La pandémie a certainement amené son lot de problèmes partout dans le monde. Mais d’une certaine façon, elle semble être venue s’imbriquer sur l’époque dans laquelle nous vivons. Avant la pandémie, il faut se rappeler que nous avions déjà un important problème de stress et d’anxiété sociale. Avec l’arrivée d’internet dans les années 1990, nous avons entamé une période jusqu’à aujourd’hui ininterrompue de diminution importante des contacts humains. Les enfants qui s’amusent avec leurs tablettes électroniques au lieu de jouer dehors, comme toutes les autres générations l’avaient fait auparavant, est une image frappante. Alors même que nous pensions que l’isolement dû à cette fixation technologique obsessionnelle ne pouvait pas nous distancer davantage les uns des autres, le coronavirus est arrivé à obliger les gouvernements à carrément légaliser la distanciation sociale.
Un autre étrange malaise psychologique existait avant la pandémie et n’en fut pas moins renforcé avec l’année 2020. Cette propension à la victimisation, ce recours systématique au reproche, et ce, pour toutes sortes de raison. Il y a d’abord les nouvelles injonctions de la culture de la diversité et de l’inclusion, qui sont à la fois légitimes sur le fond, mais qui perdent totalement leur sens lorsqu’elles sont exploitées de façon abusives pour détruire l’autre. Il y a depuis plusieurs années un souci exagéré pour des détails, une facilité à la plainte. Une tendance également à ce que les règlements punissent l’ensemble de la société pour les écarts anodins de quelques-uns. Par exemple, qu’en est-il des chiens? Comment se fait-il qu’ils se voient interdire l’accès aux parcs, aux plages, à plusieurs sentiers pédestres? L’arrivée de la Covid-19 a évidemment centuplé les restrictions, les règles de la vie en société. Le problème d’une telle multiplication est que souvent les règlements viennent à se contredire, à changer trop rapidement pour être connus et suivis. Il s’en suit une société de l’incertitude.

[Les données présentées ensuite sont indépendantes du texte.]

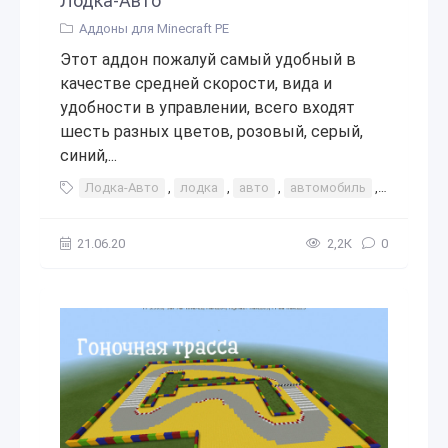
Лодка-Авто
Аддоны для Minecraft PE
Этот аддон пожалуй самый удобный в
качестве средней скорости, вида и
удобности в управлении, всего входят
шесть разных цветов, розовый, серый,
синий,...
Лодка-Авто
,
лодка
,
авто
,
автомобиль
,
машина
21.06.20
2,2К
0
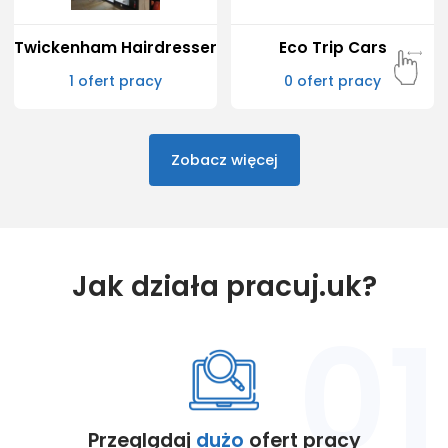
Twickenham Hairdresser
Eco Trip Cars
1 ofert pracy
0 ofert pracy
Polecani pracodawcy
Zobacz więcej
Jak działa pracuj.uk?
01
Przeglądaj
dużo
ofert pracy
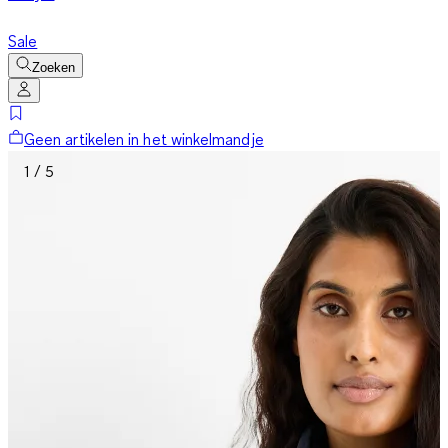
Sale
Zoeken
Geen artikelen in het winkelmandje
1 / 5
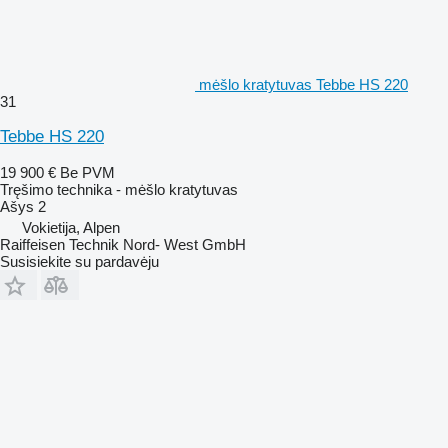
mėšlo kratytuvas Tebbe HS 220
31
Tebbe HS 220
19 900 €
Be PVM
Tręšimo technika - mėšlo kratytuvas
Ašys
2
Vokietija, Alpen
Raiffeisen Technik Nord- West GmbH
Susisiekite su pardavėju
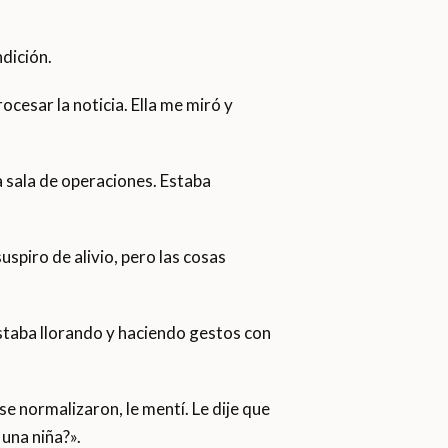
ndición.
ocesar la noticia. Ella me miró y
a sala de operaciones. Estaba
uspiro de alivio, pero las cosas
Estaba llorando y haciendo gestos con
e normalizaron, le mentí. Le dije que
 una niña?».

Internet, en plus de nous avoir isolés tous, provoque l’escamotage éhonté de la langue française, reléguée à un charivari d’abréviations et d’acronymes anglicisés. Cette transformation du langage dénote un je-m’en-foutisme généralisé. Le protocole interpersonnel est tellement déconstruit que cela abîme carrément la politesse. En définitive, le manque respect est aujourd’hui omniprésent sur les réseaux sociaux. L’incivilité rampante n’a d’égale que la quantité de règles qui cherchent à tout régir. Le renfermement individuel provoque un égoïsme fâché qui mobilise à son avantage les mécanismes légaux. En même temps, les pires exactions sont commises sur internet : autant le monde réel est-il sous surveillance, autant le monde virtuel semble incontrôlable.
Il y a depuis le début du 21ème siècle une pression sociale pour la performance et pour la consommation, ce qui amène une difficulté à vivre le moment présent. Le temps nous apparaît passer à une vitesse folle. Cela peut s’expliquer par ce temps perdu au profit de nos téléphones intelligents et nos médias sociaux. Il ne faut pas oublier que le modèle d’entreprise même de ceux qui nous les offrent est basé sur la dépendance des usagers. Non par hasard, mais par « design ». La pandémie est venue cristalliser les tendances qui émergeaient depuis quelques décennies. Nous vivons dans un monde d’intolérance. Il nous faudra reconstruire, et ce, en mettant beaucoup d’efforts pour maintenir et entretenir nos relations familiales, amoureuses et amicales. Dans la vraie vie.